(Dataset extract)

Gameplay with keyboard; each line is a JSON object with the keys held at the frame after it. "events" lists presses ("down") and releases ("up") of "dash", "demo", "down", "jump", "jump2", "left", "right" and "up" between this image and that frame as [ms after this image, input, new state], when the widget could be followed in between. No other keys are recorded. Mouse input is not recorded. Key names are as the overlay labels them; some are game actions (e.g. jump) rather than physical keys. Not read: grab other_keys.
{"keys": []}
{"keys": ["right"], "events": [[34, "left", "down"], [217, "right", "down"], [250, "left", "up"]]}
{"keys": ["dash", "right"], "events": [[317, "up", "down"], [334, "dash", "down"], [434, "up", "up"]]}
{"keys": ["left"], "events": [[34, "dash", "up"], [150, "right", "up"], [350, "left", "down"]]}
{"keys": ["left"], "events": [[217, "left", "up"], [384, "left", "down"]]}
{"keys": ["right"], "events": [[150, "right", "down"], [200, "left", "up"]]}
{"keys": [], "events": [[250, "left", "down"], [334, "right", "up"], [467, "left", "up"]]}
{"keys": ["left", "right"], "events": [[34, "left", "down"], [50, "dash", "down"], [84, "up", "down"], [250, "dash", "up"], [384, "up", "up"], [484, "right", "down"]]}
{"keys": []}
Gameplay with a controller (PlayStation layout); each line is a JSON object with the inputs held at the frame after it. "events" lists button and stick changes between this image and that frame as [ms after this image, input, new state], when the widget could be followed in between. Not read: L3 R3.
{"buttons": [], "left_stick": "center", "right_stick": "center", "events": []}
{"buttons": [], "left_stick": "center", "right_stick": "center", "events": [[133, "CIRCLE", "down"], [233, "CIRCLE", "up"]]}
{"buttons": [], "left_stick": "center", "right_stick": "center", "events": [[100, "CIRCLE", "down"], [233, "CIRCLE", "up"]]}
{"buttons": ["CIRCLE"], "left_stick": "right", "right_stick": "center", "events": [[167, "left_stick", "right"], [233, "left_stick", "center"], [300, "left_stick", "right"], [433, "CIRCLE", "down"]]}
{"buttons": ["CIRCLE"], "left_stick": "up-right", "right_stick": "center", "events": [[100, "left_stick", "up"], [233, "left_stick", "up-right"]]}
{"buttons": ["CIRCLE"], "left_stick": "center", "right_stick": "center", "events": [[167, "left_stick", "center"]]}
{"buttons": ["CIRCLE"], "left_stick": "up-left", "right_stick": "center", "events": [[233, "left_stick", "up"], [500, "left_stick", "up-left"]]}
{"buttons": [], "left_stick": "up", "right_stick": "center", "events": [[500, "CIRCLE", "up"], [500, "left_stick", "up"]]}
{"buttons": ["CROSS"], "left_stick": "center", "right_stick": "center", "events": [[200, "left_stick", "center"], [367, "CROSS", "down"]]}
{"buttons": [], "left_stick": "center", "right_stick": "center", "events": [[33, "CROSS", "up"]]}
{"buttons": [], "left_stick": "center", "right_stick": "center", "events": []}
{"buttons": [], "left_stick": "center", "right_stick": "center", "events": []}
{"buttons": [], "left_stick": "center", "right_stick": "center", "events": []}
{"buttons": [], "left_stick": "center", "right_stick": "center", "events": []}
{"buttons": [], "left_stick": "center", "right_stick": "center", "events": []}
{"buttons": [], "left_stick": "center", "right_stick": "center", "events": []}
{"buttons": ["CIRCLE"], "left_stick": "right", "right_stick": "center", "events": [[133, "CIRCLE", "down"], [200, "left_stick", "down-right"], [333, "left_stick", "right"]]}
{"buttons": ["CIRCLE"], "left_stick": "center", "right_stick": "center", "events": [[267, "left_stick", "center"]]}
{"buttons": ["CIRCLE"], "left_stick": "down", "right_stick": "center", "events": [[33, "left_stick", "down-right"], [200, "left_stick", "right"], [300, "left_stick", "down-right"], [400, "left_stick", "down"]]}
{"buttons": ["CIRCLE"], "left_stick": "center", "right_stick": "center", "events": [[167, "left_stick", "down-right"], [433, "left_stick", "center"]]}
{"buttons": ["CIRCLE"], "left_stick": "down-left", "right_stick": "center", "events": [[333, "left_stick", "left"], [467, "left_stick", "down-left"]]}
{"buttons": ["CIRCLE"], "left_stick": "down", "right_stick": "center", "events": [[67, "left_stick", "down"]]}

(End Dataset extract)

__Prompt__:
Every line above with the word "CROSS" belongs in the answer, copied as written.

__Result for this exercise__:
{"buttons": ["CROSS"], "left_stick": "center", "right_stick": "center", "events": [[200, "left_stick", "center"], [367, "CROSS", "down"]]}
{"buttons": [], "left_stick": "center", "right_stick": "center", "events": [[33, "CROSS", "up"]]}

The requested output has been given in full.